Would your patients prefer to be your clients?

AC Wittich; J Junnila; J Buller

STUDY OBJECTIVE: Time-honored terminology is being replaced in the managed care era. Patients are now clients, customers, and health care consumers. Physicians and doctors are now health care providers and vendors. The authors set out to determine whether patients prefer traditional terms or managed care-era terms. METHODS: A questionnaire of four unambiguous questions was made available to all obstetrics and gynecology patients and all family practice patients for 2 weeks at a medium-sized US Army community hospital. Responses were calculated; statistical significance was determined using logistics regression analysis. Statistical significance was defined as P < .05. RESULTS: Two hundred eleven patients completed questionnaires.

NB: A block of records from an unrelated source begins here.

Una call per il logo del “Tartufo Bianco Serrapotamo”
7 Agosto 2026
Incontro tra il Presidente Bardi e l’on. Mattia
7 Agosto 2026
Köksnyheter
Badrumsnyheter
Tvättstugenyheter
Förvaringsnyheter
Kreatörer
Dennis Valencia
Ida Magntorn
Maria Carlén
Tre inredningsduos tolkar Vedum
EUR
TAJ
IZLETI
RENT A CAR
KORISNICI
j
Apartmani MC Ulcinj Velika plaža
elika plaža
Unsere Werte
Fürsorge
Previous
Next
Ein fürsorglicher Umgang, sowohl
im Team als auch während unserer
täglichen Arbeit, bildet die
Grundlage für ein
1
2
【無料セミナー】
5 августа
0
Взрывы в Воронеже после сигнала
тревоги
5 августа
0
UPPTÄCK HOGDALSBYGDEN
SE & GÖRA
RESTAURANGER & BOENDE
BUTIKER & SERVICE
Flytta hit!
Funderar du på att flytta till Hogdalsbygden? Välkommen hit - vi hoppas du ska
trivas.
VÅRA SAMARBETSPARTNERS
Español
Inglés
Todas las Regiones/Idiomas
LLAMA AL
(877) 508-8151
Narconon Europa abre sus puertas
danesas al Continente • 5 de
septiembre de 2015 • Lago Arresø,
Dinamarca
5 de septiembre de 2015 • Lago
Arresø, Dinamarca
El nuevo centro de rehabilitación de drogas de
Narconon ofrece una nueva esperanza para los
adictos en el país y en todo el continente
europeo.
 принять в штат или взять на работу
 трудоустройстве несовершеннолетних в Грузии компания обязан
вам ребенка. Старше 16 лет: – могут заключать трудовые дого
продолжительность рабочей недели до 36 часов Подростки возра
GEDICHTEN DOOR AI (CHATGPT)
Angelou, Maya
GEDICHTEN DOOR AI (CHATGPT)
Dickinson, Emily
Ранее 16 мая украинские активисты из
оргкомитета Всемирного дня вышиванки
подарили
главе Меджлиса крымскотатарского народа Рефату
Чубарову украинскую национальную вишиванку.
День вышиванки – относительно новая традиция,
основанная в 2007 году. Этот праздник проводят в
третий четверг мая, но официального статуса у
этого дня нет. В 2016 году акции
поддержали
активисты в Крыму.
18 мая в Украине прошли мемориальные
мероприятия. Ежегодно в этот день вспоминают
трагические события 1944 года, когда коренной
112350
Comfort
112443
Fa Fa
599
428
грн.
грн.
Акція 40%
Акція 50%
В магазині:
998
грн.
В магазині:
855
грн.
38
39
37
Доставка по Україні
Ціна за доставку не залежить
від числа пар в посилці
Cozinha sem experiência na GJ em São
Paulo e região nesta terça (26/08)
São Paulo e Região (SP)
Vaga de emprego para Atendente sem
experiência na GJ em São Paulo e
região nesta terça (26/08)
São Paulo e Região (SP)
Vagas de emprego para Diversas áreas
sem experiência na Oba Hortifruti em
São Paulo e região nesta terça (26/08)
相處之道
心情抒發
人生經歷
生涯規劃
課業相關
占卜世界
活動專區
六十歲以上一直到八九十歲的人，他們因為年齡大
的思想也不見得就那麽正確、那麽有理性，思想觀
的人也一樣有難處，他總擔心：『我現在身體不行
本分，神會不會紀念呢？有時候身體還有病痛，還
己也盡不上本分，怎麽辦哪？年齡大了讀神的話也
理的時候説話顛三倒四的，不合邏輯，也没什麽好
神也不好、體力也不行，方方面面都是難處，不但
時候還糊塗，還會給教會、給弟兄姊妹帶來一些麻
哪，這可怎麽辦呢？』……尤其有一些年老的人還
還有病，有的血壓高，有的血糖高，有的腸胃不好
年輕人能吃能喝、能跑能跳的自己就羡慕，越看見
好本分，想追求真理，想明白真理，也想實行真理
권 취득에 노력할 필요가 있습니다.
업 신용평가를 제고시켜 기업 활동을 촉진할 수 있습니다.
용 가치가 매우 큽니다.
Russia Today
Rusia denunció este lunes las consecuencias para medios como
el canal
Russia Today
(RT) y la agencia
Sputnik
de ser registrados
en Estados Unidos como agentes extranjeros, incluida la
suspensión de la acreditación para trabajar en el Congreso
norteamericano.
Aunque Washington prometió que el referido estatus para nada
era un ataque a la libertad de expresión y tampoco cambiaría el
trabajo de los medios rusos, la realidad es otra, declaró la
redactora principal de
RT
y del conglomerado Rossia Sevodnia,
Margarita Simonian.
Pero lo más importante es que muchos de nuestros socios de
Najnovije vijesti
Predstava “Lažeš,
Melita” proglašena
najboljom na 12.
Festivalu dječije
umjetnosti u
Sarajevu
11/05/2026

Patient age ranged from teenage to older than 60 years; 83% of responders were women. Eighty-four percent of the responders (N = 178; P < .001) preferred to be called patient. Seventy-eight percent of the responders (N = 164; P < .001) believed their physicians should be called doctor, rather than by managed care-era terms. The age and gender of responders did not significantly influence preferences. CONCLUSIONS: Results of this small prospective, observational study indicate that patients, regardless of age or gender, prefer traditional, time-honored terms like patient and doctor to the managed care-oriented terminology currently being used.